Daftar ini belum semuanya dan anda kemungkinan perlu menambahkan pertanyaan ke dalam daftar tergantung pada persyaratan klien anda. Sebagian besar data ini bisa dikumpulkan langsung dari klien, tapi beberapa akan harus ditangani oleh tim anda sendiri.

Jika ada masalah hukum, disarankan agar anda mencari penasihat hukum untuk memastikan anda benar-benar memahami implikasi pengujian anda. Lebih baik memiliki terlalu banyak informasi daripada tidak cukup begitu saatnya tiba untuk memulai pengujian. Bagaimanapun, anda harus selalu memverifikasi sendiri bahwa keakuratan informasi yang anda berikan. Anda tidak ingin menemukan bahwa sistem yang anda akses sebetulnya tidak berada di bawah otoritas klien anda!

Sangat penting untuk mendapatkan otorisasi yang tepat secara tertulis sebelum mengakses sistem klien anda. Kegagalan untuk melakukannya dapat mengakibatkan tindakan hukum dan mungkin penjara. Gunakan penilaian yang tepat! Anda juga perlu mempertimbangkan penggunaan asuransi bahwa asuransi sebagai suatu keharusan saat melakukan pengujian penetrasi.

Menetapkan batas - tidak ada yang abadi.

Menetapkan batasan yang tepat sangat penting jika anda ingin sukses dalam melakukan pengujian penetrasi.

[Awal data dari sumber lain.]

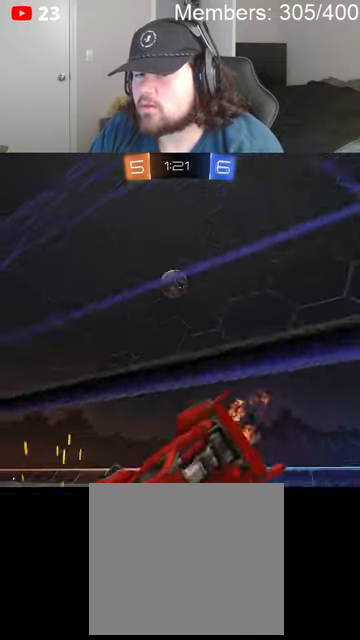
{"buttons": ["L1", "R2"], "left_stick": "left", "right_stick": "center", "events": [[133, "L1", "up"], [133, "left_stick", "center"], [233, "left_stick", "left"], [366, "L1", "down"]]}
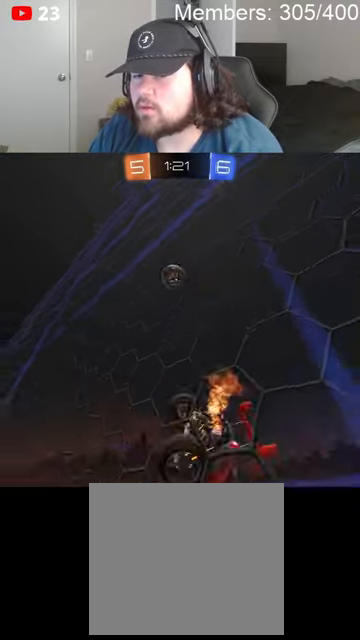
{"buttons": ["B", "R2"], "left_stick": "center", "right_stick": "center", "events": [[200, "L1", "up"], [200, "Y", "down"], [233, "left_stick", "right"], [300, "Y", "up"], [366, "B", "down"], [400, "left_stick", "center"]]}
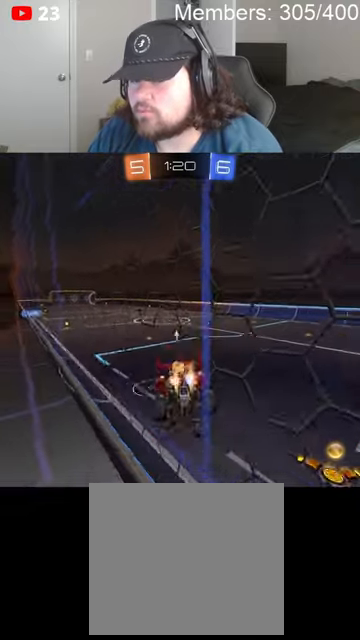
{"buttons": ["B", "R2"], "left_stick": "right", "right_stick": "center", "events": [[33, "left_stick", "right"], [133, "B", "up"], [133, "left_stick", "down-right"], [333, "left_stick", "right"], [400, "L1", "down"], [466, "B", "down"], [466, "L1", "up"]]}
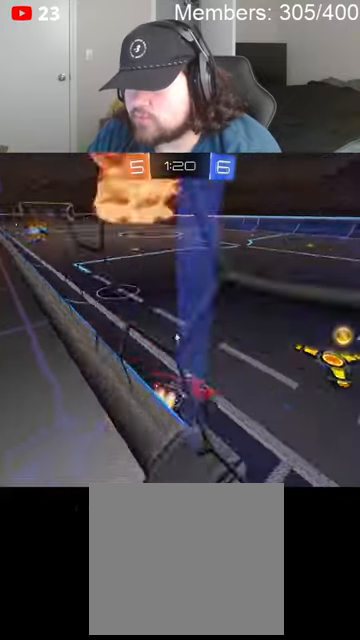
{"buttons": ["B", "L1", "R2"], "left_stick": "left", "right_stick": "center", "events": [[100, "left_stick", "center"], [166, "left_stick", "left"], [233, "Y", "down"], [366, "Y", "up"], [400, "L1", "down"]]}
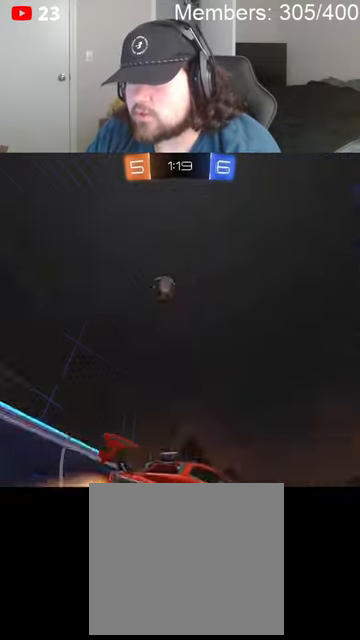
{"buttons": ["R2"], "left_stick": "left", "right_stick": "center", "events": [[33, "L1", "up"], [100, "B", "up"]]}
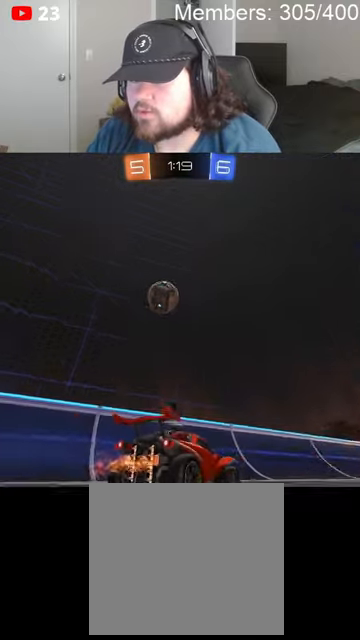
{"buttons": ["B", "R2"], "left_stick": "left", "right_stick": "center", "events": [[233, "B", "down"]]}
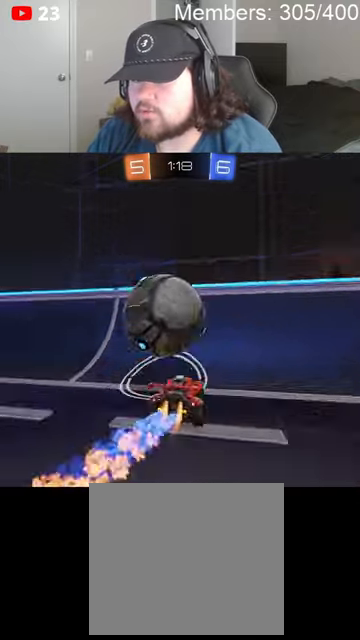
{"buttons": ["R2"], "left_stick": "left", "right_stick": "center", "events": [[200, "left_stick", "right"], [266, "B", "up"], [300, "left_stick", "left"]]}
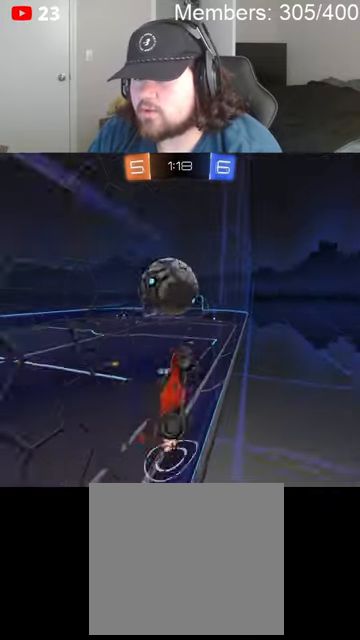
{"buttons": ["B", "L1", "R2"], "left_stick": "right", "right_stick": "center", "events": [[66, "left_stick", "center"], [233, "A", "down"], [233, "L2", "down"], [233, "left_stick", "down-left"], [333, "L2", "up"], [366, "A", "up"], [433, "left_stick", "right"], [466, "L1", "down"], [500, "B", "down"]]}
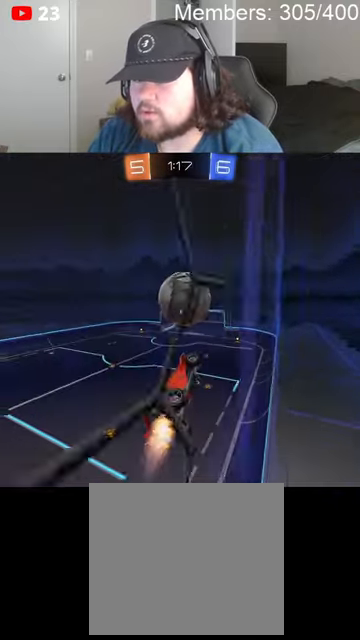
{"buttons": ["A", "B", "L1", "R2"], "left_stick": "up-right", "right_stick": "center", "events": [[400, "A", "down"], [466, "left_stick", "up-right"]]}
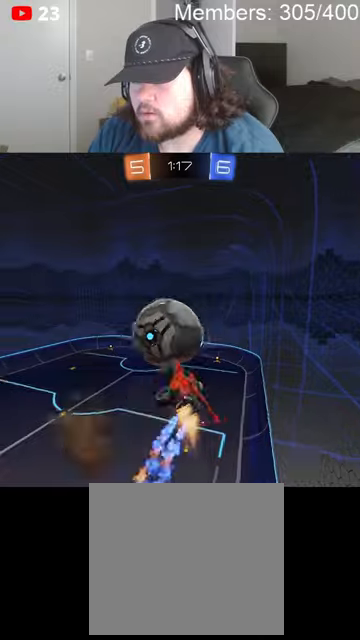
{"buttons": ["R2"], "left_stick": "up-left", "right_stick": "center", "events": [[66, "A", "up"], [166, "B", "up"], [200, "left_stick", "up-left"], [266, "L1", "up"], [300, "left_stick", "left"], [500, "left_stick", "up-left"]]}
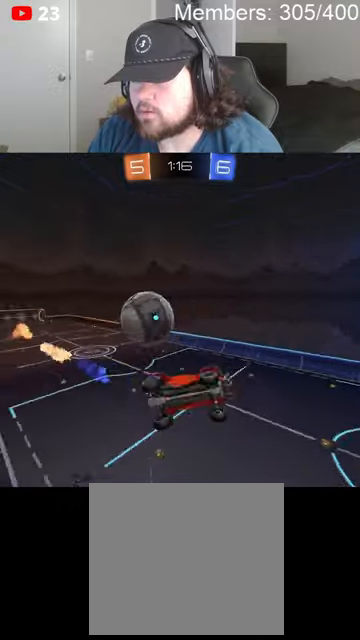
{"buttons": ["R2"], "left_stick": "center", "right_stick": "center", "events": [[466, "left_stick", "center"]]}
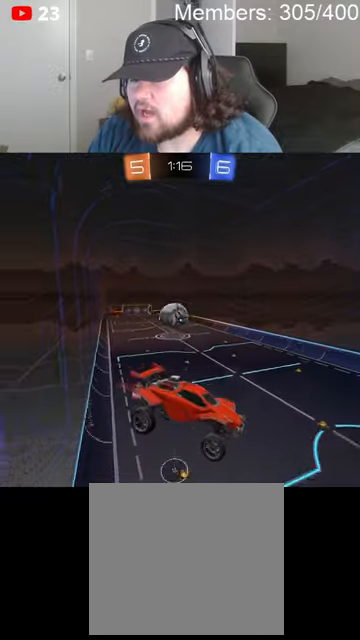
{"buttons": ["L1", "R2"], "left_stick": "center", "right_stick": "center", "events": [[33, "left_stick", "right"], [66, "B", "down"], [233, "B", "up"], [266, "left_stick", "up"], [366, "left_stick", "center"], [500, "L1", "down"]]}
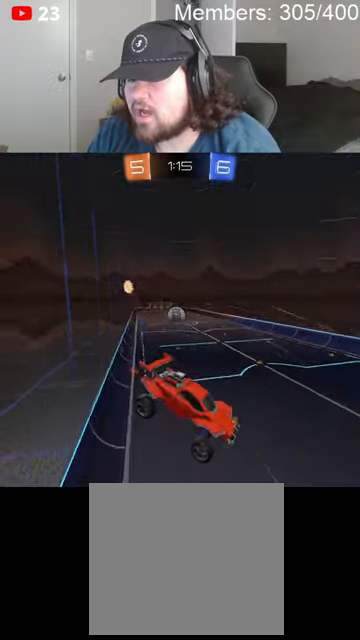
{"buttons": ["B", "R2"], "left_stick": "left", "right_stick": "center", "events": [[33, "left_stick", "down-left"], [133, "L1", "up"], [166, "left_stick", "center"], [233, "left_stick", "left"], [500, "B", "down"]]}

Klien anda perlu memahami konsekuensi penuh yang terjadi, dan harus diberi tahu tentang biaya tambahan yang dikeluarkan jika layanan tambahan di luar yang tercantum dalam kontrak diperlukan.

Pastikan untuk menentukan tanggal mulai dan berakhir dengan jelas untuk layanan Anda. Tentukan dengan jelas Rules of Engagement sertakan rentang IP, bangunan, jam, dan sebagainya yang mungkin perlu diuji. Jika tidak ada dalam dokumentasi Rules of Engagement anda, jangan sampai diuji. Meeting harus ditetapkan sebelum dimulainya pengujian, dan klien harus tahu persis deliverable yang akan anda berikan.